Playing Time Issues? Do This First To Help Your Athlete Deal

Raising Elite Competitors

Raising Elite Competitors
Playing Time Issues? Do This First To Help Your Athlete Deal
Mar 14, 2023 Season 2 Episode 127
Coach Bre

Is your daughter not getting the playing time she wants? Are you torn on how to help her as her mom?

Today, we’re talking about what you can do to support and empower your daughter, and how you both can use this situation to build her confidence.

Step 1: Keep the big picture in mind
I
t’s tempting to jump to conclusions, but when we do this, we only make the situation worse. Ask yourself - why is your daughter playing spots in the first place?

Too often, parents are tempted to allow their child to fall into a victim mindset around the topic of play time. Your daughter could start to believe that she’s a victim, and she might believe that there’s nothing she can do to change her circumstances. This could leave her feeling stuck.

But it’s these situations, when she’s disappointed or not getting what she wants, that turn into great teaching opportunities. As her mom, you get to help her develop her long-term confidence by teaching her how to navigate a tough circumstance.

Be sure to check in on yourself, too. Is the issue really about the play time, or is her play time pointing to a different issue? 

Is your daughter:

  • Developing good work habits? 
  • Setting goals for herself? 
  • Working towards improving at her sport? 
  • Navigating challenging situations? 

Step 2: Know how playing time is distributed on your daughter’s team
Play time is an expectation that should be laid out by your daughter’s coach. If you have the opportunity, ask questions about play time before you join a team. It’s helpful to know, both for you and for your daughter, how play time is distributed and earned.

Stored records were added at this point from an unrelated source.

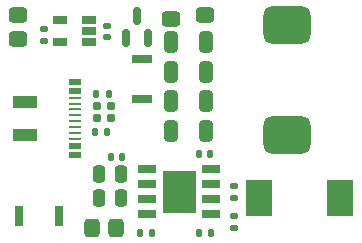
<source format=gbr>
%TF.GenerationSoftware,KiCad,Pcbnew,8.0.6*%
%TF.CreationDate,2025-10-07T13:26:46+02:00*%
%TF.ProjectId,PCB WLED Spec 7,50434220-574c-4454-9420-537065632037,rev?*%
%TF.SameCoordinates,Original*%
%TF.FileFunction,Paste,Top*%
%TF.FilePolarity,Positive*%
%FSLAX46Y46*%
G04 Gerber Fmt 4.6, Leading zero omitted, Abs format (unit mm)*
G04 Created by KiCad (PCBNEW 8.0.6) date 2025-10-07 13:26:46*
%MOMM*%
%LPD*%
G01*
G04 APERTURE LIST*
G04 Aperture macros list*
%AMRoundRect*
0 Rectangle with rounded corners*
0 $1 Rounding radius*
0 $2 $3 $4 $5 $6 $7 $8 $9 X,Y pos of 4 corners*
0 Add a 4 corners polygon primitive as box body*
4,1,4,$2,$3,$4,$5,$6,$7,$8,$9,$2,$3,0*
0 Add four circle primitives for the rounded corners*
1,1,$1+$1,$2,$3*
1,1,$1+$1,$4,$5*
1,1,$1+$1,$6,$7*
1,1,$1+$1,$8,$9*
0 Add four rect primitives between the rounded corners*
20,1,$1+$1,$2,$3,$4,$5,0*
20,1,$1+$1,$4,$5,$6,$7,0*
20,1,$1+$1,$6,$7,$8,$9,0*
20,1,$1+$1,$8,$9,$2,$3,0*%
G04 Aperture macros list end*
%ADD10C,0.010000*%
%ADD11RoundRect,0.250000X0.250000X0.475000X-0.250000X0.475000X-0.250000X-0.475000X0.250000X-0.475000X0*%
%ADD12RoundRect,0.160000X-0.197500X-0.160000X0.197500X-0.160000X0.197500X0.160000X-0.197500X0.160000X0*%
%ADD13R,0.800000X1.700000*%
%ADD14RoundRect,0.135000X-0.135000X-0.185000X0.135000X-0.185000X0.135000X0.185000X-0.135000X0.185000X0*%
%ADD15RoundRect,0.140000X0.170000X-0.140000X0.170000X0.140000X-0.170000X0.140000X-0.170000X-0.140000X0*%
%ADD16RoundRect,0.150000X0.150000X-0.587500X0.150000X0.587500X-0.150000X0.587500X-0.150000X-0.587500X0*%
%ADD17RoundRect,0.081250X0.528750X0.243750X-0.528750X0.243750X-0.528750X-0.243750X0.528750X-0.243750X0*%
%ADD18RoundRect,0.135000X0.135000X0.185000X-0.135000X0.185000X-0.135000X-0.185000X0.135000X-0.185000X0*%
%ADD19RoundRect,0.325000X-0.325000X-0.475000X0.325000X-0.475000X0.325000X0.475000X-0.325000X0.475000X0*%
%ADD20RoundRect,0.140000X0.140000X0.170000X-0.140000X0.170000X-0.140000X-0.170000X0.140000X-0.170000X0*%
%ADD21R,2.000000X1.000000*%
%ADD22R,1.000000X0.520000*%
%ADD23R,1.000000X0.270000*%
%ADD24RoundRect,0.325000X0.325000X0.475000X-0.325000X0.475000X-0.325000X-0.475000X0.325000X-0.475000X0*%
%ADD25RoundRect,0.250000X0.325000X0.650000X-0.325000X0.650000X-0.325000X-0.650000X0.325000X-0.650000X0*%
%ADD26RoundRect,0.325000X0.475000X-0.325000X0.475000X0.325000X-0.475000X0.325000X-0.475000X-0.325000X0*%
%ADD27R,1.700000X0.800000*%
%ADD28RoundRect,0.015000X-0.760000X-0.285000X0.760000X-0.285000X0.760000X0.285000X-0.760000X0.285000X0*%
%ADD29R,2.290000X3.120000*%
%ADD30RoundRect,0.140000X-0.170000X0.140000X-0.170000X-0.140000X0.170000X-0.140000X0.170000X0.140000X0*%
%ADD31RoundRect,0.135000X-0.185000X0.135000X-0.185000X-0.135000X0.185000X-0.135000X0.185000X0.135000X0*%
%ADD32RoundRect,0.140000X-0.140000X-0.170000X0.140000X-0.170000X0.140000X0.170000X-0.140000X0.170000X0*%
%ADD33RoundRect,0.812500X1.187500X-0.812500X1.187500X0.812500X-1.187500X0.812500X-1.187500X-0.812500X0*%
G04 APERTURE END LIST*
D10*
%TO.C,U3*%
X196205000Y-87650000D02*
X193495000Y-87650000D01*
X193495000Y-84250000D01*
X196205000Y-84250000D01*
X196205000Y-87650000D01*
G36*
X196205000Y-87650000D02*
G01*
X193495000Y-87650000D01*
X193495000Y-84250000D01*
X196205000Y-84250000D01*
X196205000Y-87650000D01*
G37*
%TD*%
D11*
%TO.C,C15*%
X189950000Y-86500000D03*
X188050000Y-86500000D03*
%TD*%
D12*
%TO.C,R4*%
X187856491Y-79740363D03*
X189051491Y-79740363D03*
%TD*%
D13*
%TO.C,S1*%
X181300000Y-88000000D03*
X184700000Y-88000000D03*
%TD*%
D14*
%TO.C,R2*%
X187733991Y-80940363D03*
X188753991Y-80940363D03*
%TD*%
D15*
%TO.C,C2*%
X183400000Y-73180000D03*
X183400000Y-72220000D03*
%TD*%
%TO.C,C13*%
X199500000Y-86480000D03*
X199500000Y-85520000D03*
%TD*%
D16*
%TO.C,D1*%
X190337500Y-72977500D03*
X192237500Y-72977500D03*
X191287500Y-71102500D03*
%TD*%
D17*
%TO.C,U2*%
X187245000Y-73320000D03*
X187245000Y-72380000D03*
X187245000Y-71440000D03*
X184755000Y-71440000D03*
X184755000Y-73320000D03*
%TD*%
D18*
%TO.C,R10*%
X197510000Y-89500000D03*
X196490000Y-89500000D03*
%TD*%
D14*
%TO.C,R11*%
X191490000Y-89500000D03*
X192510000Y-89500000D03*
%TD*%
D19*
%TO.C,S3*%
X189500000Y-89000000D03*
%TD*%
D20*
%TO.C,C14*%
X190000000Y-83000000D03*
X189040000Y-83000000D03*
%TD*%
D21*
%TO.C,J1*%
X181800000Y-78350000D03*
X181800000Y-81150000D03*
D22*
X186000000Y-76650000D03*
X186000000Y-77400000D03*
D23*
X186000000Y-78000000D03*
X186000000Y-79500000D03*
X186000000Y-80500000D03*
X186000000Y-81500000D03*
D22*
X186000000Y-82100000D03*
X186000000Y-82850000D03*
X186000000Y-82850000D03*
X186000000Y-82100000D03*
D23*
X186000000Y-81000000D03*
X186000000Y-80000000D03*
X186000000Y-79000000D03*
X186000000Y-78500000D03*
D22*
X186000000Y-77400000D03*
X186000000Y-76650000D03*
%TD*%
D12*
%TO.C,R3*%
X187856491Y-78740363D03*
X189051491Y-78740363D03*
%TD*%
D24*
%TO.C,S4*%
X187500000Y-89000000D03*
%TD*%
D25*
%TO.C,C10*%
X197075000Y-75800000D03*
X194125000Y-75800000D03*
%TD*%
D26*
%TO.C,S7*%
X181200000Y-71000000D03*
%TD*%
D27*
%TO.C,S2*%
X191680000Y-78120000D03*
X191680000Y-74720000D03*
%TD*%
D28*
%TO.C,U3*%
X192150000Y-84045000D03*
X192150000Y-85315000D03*
X192150000Y-86585000D03*
X192150000Y-87855000D03*
X197550000Y-87855000D03*
X197550000Y-86585000D03*
X197550000Y-85315000D03*
X197550000Y-84045000D03*
%TD*%
D18*
%TO.C,R1*%
X188860000Y-77690000D03*
X187840000Y-77690000D03*
%TD*%
D29*
%TO.C,D2*%
X201570000Y-86500000D03*
X208430000Y-86500000D03*
%TD*%
D26*
%TO.C,S5*%
X197000000Y-71000000D03*
%TD*%
D11*
%TO.C,C16*%
X189950000Y-84500000D03*
X188050000Y-84500000D03*
%TD*%
D26*
%TO.C,S8*%
X181200000Y-73000000D03*
%TD*%
D25*
%TO.C,C9*%
X197100000Y-78300000D03*
X194150000Y-78300000D03*
%TD*%
%TO.C,C11*%
X197075000Y-73300000D03*
X194125000Y-73300000D03*
%TD*%
D30*
%TO.C,C1*%
X188700000Y-71920000D03*
X188700000Y-72880000D03*
%TD*%
D31*
%TO.C,R9*%
X199500000Y-87990000D03*
X199500000Y-89010000D03*
%TD*%
D25*
%TO.C,C8*%
X197075000Y-80800000D03*
X194125000Y-80800000D03*
%TD*%
D26*
%TO.C,S6*%
X194150000Y-71350000D03*
%TD*%
D32*
%TO.C,C12*%
X196520000Y-82760000D03*
X197480000Y-82760000D03*
%TD*%
D33*
%TO.C,L2*%
X204000000Y-71875000D03*
X204000000Y-81125000D03*
%TD*%
M02*

</source>
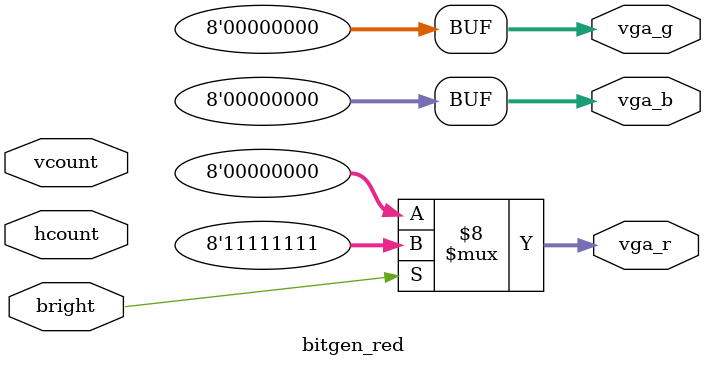
<source format=v>
module bitgen_red(
    input  wire       bright,
    input  wire [9:0] hcount,
    input  wire [9:0] vcount,
    output reg  [7:0] vga_r,
    output reg  [7:0] vga_g,
    output reg  [7:0] vga_b
);
    always @(*) begin
        if (!bright) begin
            vga_r = 8'h00;
            vga_g = 8'h00;
            vga_b = 8'h00;
        end else begin
            vga_r = 8'hFF;
            vga_g = 8'h00;
            vga_b = 8'h00;
        end
    end
endmodule

</source>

Athletes thrive with clarity, and knowing their specific “role” on their team can really allow your athlete to grow.

Step 3: Strengthen what's in her control
The biggest things in your daughter's control is her mindset, attitude, and her thought patterns. 

When we help her focus on what's in her control instead of getting hung up on things she can’t control, then we’re helping her navigate the situation with actionable steps. If she gets hung up on negative thoughts, that mindset quickly becomes unproductive.

Another thing in her control is her contribution to her TEAM. Don’t forget, she’s part of a bigger picture. Reminding her to think of someone or something outside of herself is important for her overall mindset.

If a conversation would be helpful…
If your daughter wants the situation to change but she doesn’t know how, it’s best if you empower your daughter to have the conversation with her coach herself. 

By empowering her, she has an opportunity to learn the skills to advocate for herself and navigate tough conversations. You can certainly be there as support for the conversation, but helping her initiate on her own is key.

You can frame questions for her to ask her coach, such as:

  • Can you help clarify what my role is on the team?
  • What do you see that I have an opportunity to improve on?
  • What can I be doing to help the team?
  • Is there an opportunity for me to earn more playing time?